# [What you need to do]
Put the lines of the entries into a Markdown table with two columns, Row for the row number and Line for the line. Begin at the first line of the entries, stop after the line that contains "719-501-0111", and leave out blank lines.

# [Recorded data]
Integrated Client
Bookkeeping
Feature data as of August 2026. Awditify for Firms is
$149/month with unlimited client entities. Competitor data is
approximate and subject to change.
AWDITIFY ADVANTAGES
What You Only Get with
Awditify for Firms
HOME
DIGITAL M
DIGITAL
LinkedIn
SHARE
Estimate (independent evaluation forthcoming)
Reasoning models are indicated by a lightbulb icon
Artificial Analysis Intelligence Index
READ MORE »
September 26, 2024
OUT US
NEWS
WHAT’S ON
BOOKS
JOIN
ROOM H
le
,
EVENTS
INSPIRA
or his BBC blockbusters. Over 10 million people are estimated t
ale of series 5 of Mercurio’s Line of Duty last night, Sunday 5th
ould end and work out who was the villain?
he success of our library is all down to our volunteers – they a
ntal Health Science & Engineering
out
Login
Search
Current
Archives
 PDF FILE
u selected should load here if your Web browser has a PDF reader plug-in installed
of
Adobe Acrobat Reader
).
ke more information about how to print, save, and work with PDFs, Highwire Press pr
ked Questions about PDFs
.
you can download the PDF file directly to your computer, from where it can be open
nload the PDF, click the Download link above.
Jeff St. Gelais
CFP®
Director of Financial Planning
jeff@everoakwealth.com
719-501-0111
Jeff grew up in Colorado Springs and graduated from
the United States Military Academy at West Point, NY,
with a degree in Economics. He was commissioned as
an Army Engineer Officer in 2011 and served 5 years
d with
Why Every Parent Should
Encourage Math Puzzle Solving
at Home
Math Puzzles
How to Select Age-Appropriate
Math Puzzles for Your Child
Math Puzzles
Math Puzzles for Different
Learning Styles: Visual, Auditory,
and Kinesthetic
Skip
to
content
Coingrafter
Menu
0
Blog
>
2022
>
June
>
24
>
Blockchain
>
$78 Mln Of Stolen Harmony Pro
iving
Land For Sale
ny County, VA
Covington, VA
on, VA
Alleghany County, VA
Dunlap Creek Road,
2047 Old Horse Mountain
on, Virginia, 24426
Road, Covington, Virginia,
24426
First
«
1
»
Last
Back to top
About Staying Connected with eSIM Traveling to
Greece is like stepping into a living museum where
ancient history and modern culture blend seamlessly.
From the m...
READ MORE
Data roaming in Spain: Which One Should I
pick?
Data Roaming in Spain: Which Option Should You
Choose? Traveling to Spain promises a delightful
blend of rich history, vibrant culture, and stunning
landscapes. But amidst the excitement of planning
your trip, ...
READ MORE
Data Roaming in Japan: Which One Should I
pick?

# [Answer for the task]
| Row | Line |
|---|---|
| 1 | Integrated Client |
| 2 | Bookkeeping |
| 3 | Feature data as of August 2026. Awditify for Firms is |
| 4 | $149/month with unlimited client entities. Competitor data is |
| 5 | approximate and subject to change. |
| 6 | AWDITIFY ADVANTAGES |
| 7 | What You Only Get with |
| 8 | Awditify for Firms |
| 9 | HOME |
| 10 | DIGITAL M |
| 11 | DIGITAL |
| 12 | LinkedIn |
| 13 | SHARE |
| 14 | Estimate (independent evaluation forthcoming) |
| 15 | Reasoning models are indicated by a lightbulb icon |
| 16 | Artificial Analysis Intelligence Index |
| 17 | READ MORE » |
| 18 | September 26, 2024 |
| 19 | OUT US |
| 20 | NEWS |
| 21 | WHAT’S ON |
| 22 | BOOKS |
| 23 | JOIN |
| 24 | ROOM H |
| 25 | le |
| 26 | , |
| 27 | EVENTS |
| 28 | INSPIRA |
| 29 | or his BBC blockbusters. Over 10 million people are estimated t |
| 30 | ale of series 5 of Mercurio’s Line of Duty last night, Sunday 5th |
| 31 | ould end and work out who was the villain? |
| 32 | he success of our library is all down to our volunteers – they a |
| 33 | ntal Health Science & Engineering |
| 34 | out |
| 35 | Login |
| 36 | Search |
| 37 | Current |
| 38 | Archives |
| 39 |  PDF FILE |
| 40 | u selected should load here if your Web browser has a PDF reader plug-in installed |
| 41 | of |
| 42 | Adobe Acrobat Reader |
| 43 | ). |
| 44 | ke more information about how to print, save, and work with PDFs, Highwire Press pr |
| 45 | ked Questions about PDFs |
| 46 | . |
| 47 | you can download the PDF file directly to your computer, from where it can be open |
| 48 | nload the PDF, click the Download link above. |
| 49 | Jeff St. Gelais |
| 50 | CFP® |
| 51 | Director of Financial Planning |
| 52 | jeff@everoakwealth.com |
| 53 | 719-501-0111 |